For V-Go, we acquired the product on May 31, 2022. So, our revenues for 2022 in Q2 were about $2 million, and they were about $5 million in Q2 of 2023. Therefore, the comparison isn’t very fair due to the one-month versus three-month evaluation. Going forward, we expect more comparability. As for V-Go, it underwent a turnaround period where it had been in decline for an extended reason; we have finally stabilized the product leading to these recent improvements in TRxs this past quarter. The BluHale VIS will be used in INHALE-3. We’re currently activating our sites and plan to perform a beta test. Assuming that goes well, we will work on getting it into the general population. Currently, we’re preparing that for use with Dexcom G6 and G7; from my knowledge, both will be incorporated. We are not limited to Dexcom either; we’re open to collaborating with Libre or Senseonics and other devices. This crosses our mind as we consider integrated solutions for our customers.

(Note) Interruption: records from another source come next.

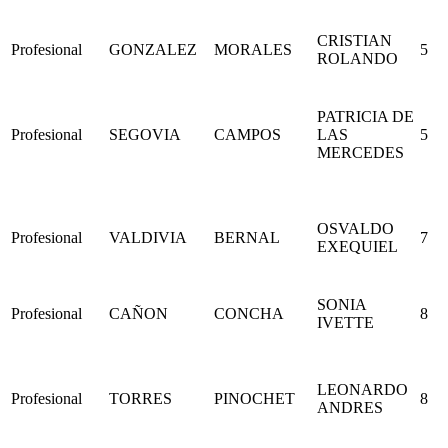
CRISTIAN
Profesional
GONZALEZ
MORALES
5
ROLANDO
PATRICIA DE
Profesional
SEGOVIA
CAMPOS
LAS
5
MERCEDES
OSVALDO
Profesional
VALDIVIA
BERNAL
7
EXEQUIEL
SONIA
Profesional
CAÑON
CONCHA
8
IVETTE
LEONARDO
Profesional
TORRES
PINOCHET
8
ANDRES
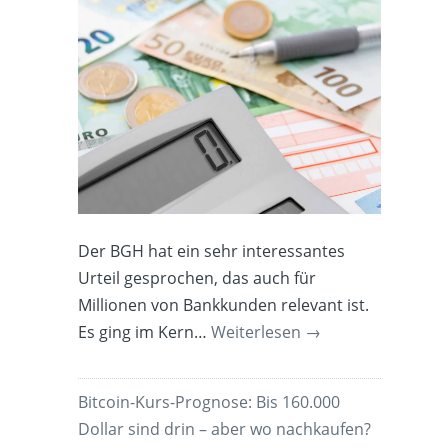
Der BGH hat ein sehr interessantes
Urteil gesprochen, das auch für
Millionen von Bankkunden relevant ist.
Es ging im Kern…
Weiterlesen
→
Bitcoin-Kurs-Prognose: Bis 160.000
Dollar sind drin – aber wo nachkaufen?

Thank you. I’m showing no further questions at this time. I would like to turn the call back over to Michael Castagna for any closing remarks.

Thank you, and thank you, everyone, for your patience as we continue to turn around the company. We do feel we are on the right growth track. We have great growth drivers between our in-line assets and our pipeline assets. It’s been a long journey to get here, but we are really proud of the team, the work, the energy involved, and all the patients who are benefiting from our investments. I want to express gratitude to our analysts who cover us, our shareholders, employees, and all our stakeholders. I look forward to speaking to you again. I will be at a conference tomorrow in New York, meeting some new investors, and in September we will be in New York for several conferences. As updates happen, we will provide them at these upcoming opportunities. Thank you.

Thank you. Ladies and gentlemen, this does conclude today’s conference. Thank you all for participating. You may now disconnect. Have a great day.